Friday, April 19, 2013

Cruhes v Obsessions

I have a crush on a man who I think he was and still is handsome.  He is older, but there is a certain level of sexiness about him.  The problem is, I will never meet the guy.  Maybe that is a good thing as he is an actor that I will never, ever meet.

I realize that the crushes that I have on men have told me a few things: 1) I am bi-curious, not bisexual
2) I needed to know the difference between a crush and an obsession.

I now realize that I am obsessed with this guy, which is what I am afraid of.  I was obsessed with a guy who has disrespected me in college.  I thought I was in love with this guy, but it was a crush that turned into an obsession.  Crushes don't hurt, but obsessions do.  That is the big difference.

Crushes aren't degrading, but obsessions can be.  I am obsessed with this actor but I don't have posters of him on my wall or anything like that.  I just like to look at him and such.  Maybe I am overwhelmed with this.

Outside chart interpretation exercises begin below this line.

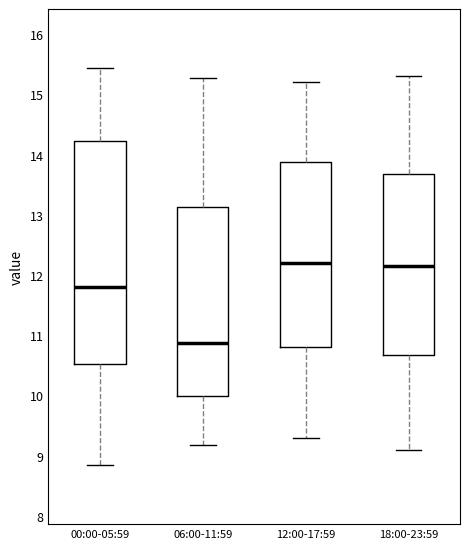

Reading left to right, transcribe this box plot: for each box, give where its median line is, the range the box spans, and where its two whiskers end, as read against the y-axis. The values are not printed on the chart, so give them approximately, as read against the axis.

00:00-05:59: median 11.8, box 10.5 to 14.2, whiskers 8.9 to 15.4
06:00-11:59: median 10.9, box 10.0 to 13.1, whiskers 9.2 to 15.3
12:00-17:59: median 12.2, box 10.8 to 13.9, whiskers 9.3 to 15.2
18:00-23:59: median 12.2, box 10.7 to 13.7, whiskers 9.1 to 15.3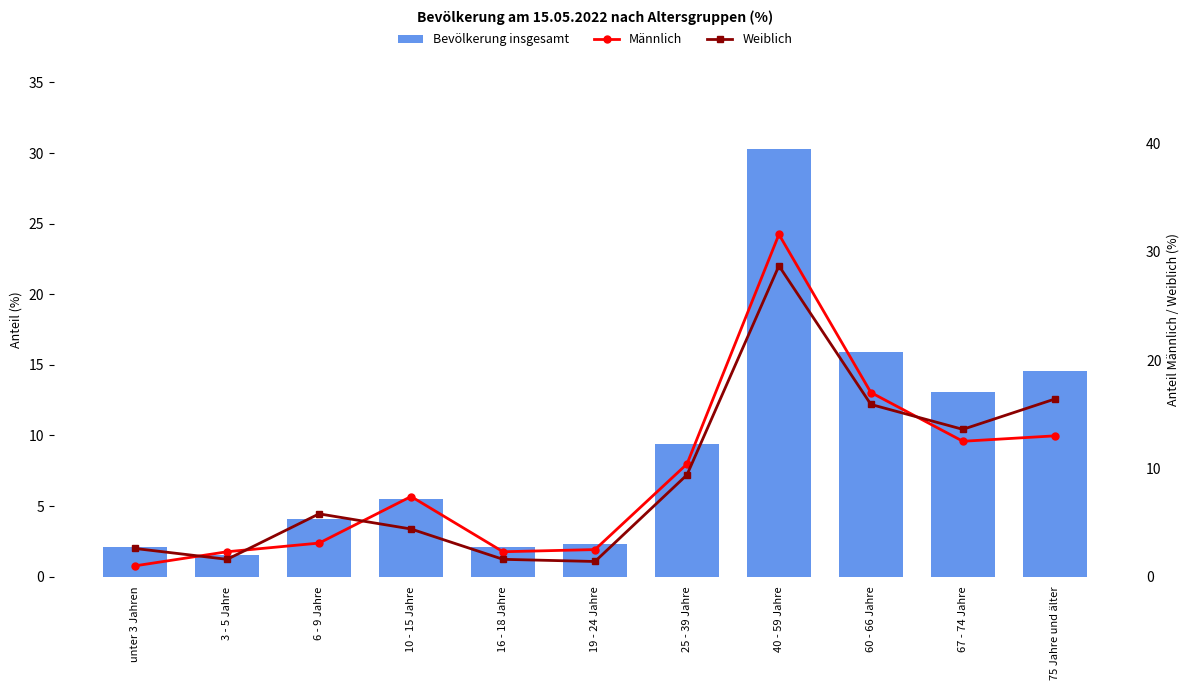

What is the total value across all series at 75 Jahre und älter?

44.0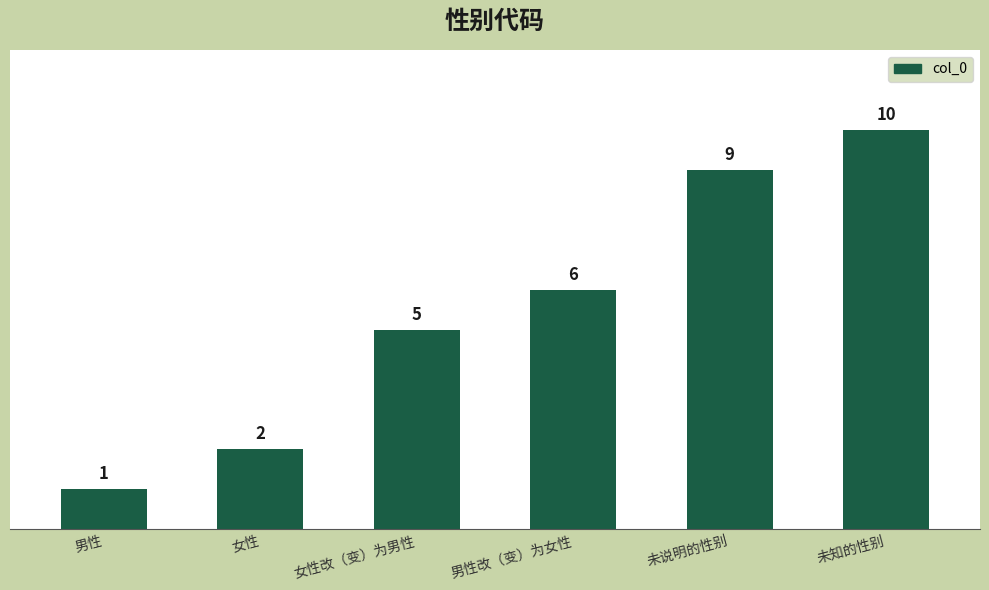

Are the bars horizontal?

No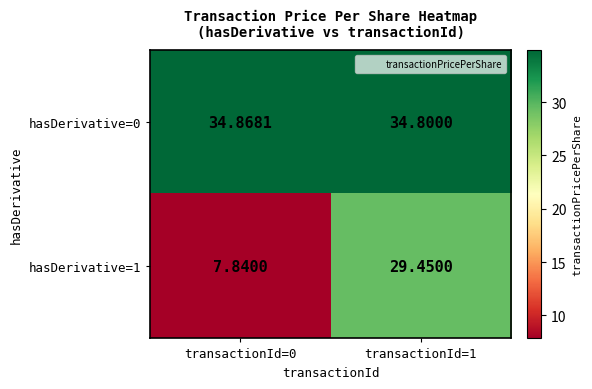

Is the value of hasDerivative=1 at transactionId=0 greater than the value of hasDerivative=0 at transactionId=0?

No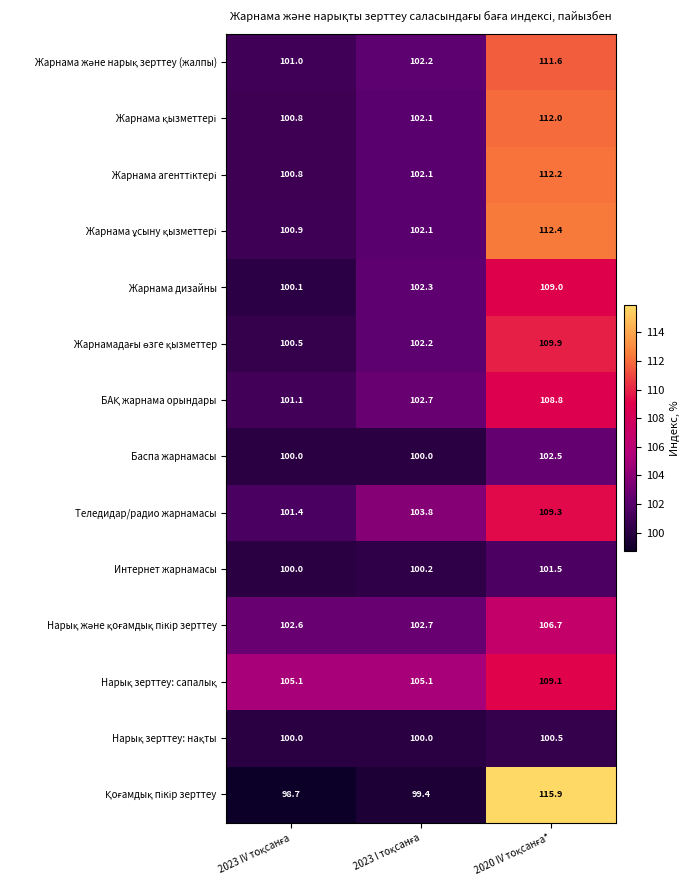

What is the difference between the maximum and minimum values in the Баспа жарнамасы series?

2.5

My crush/obsession woke me up.  Huh?

I had a good night's sleep and all of a sudden I woke up with images of him on my mind.  Crushes are not troubling but obsessions are.  I guess because I was in a manic state that would make the obsession much much worse.  Crushes are more like fantasies while obsessions carry over into the real thing.

It makes me muse on how I would handle myself in a relationship.  I am single so I don't have much experience in a relationship.  I would know what not to do in a relationship.  I have not stalked this actor and nor would I go to jail for anyone.  Mentally and physically, I am doing just fine.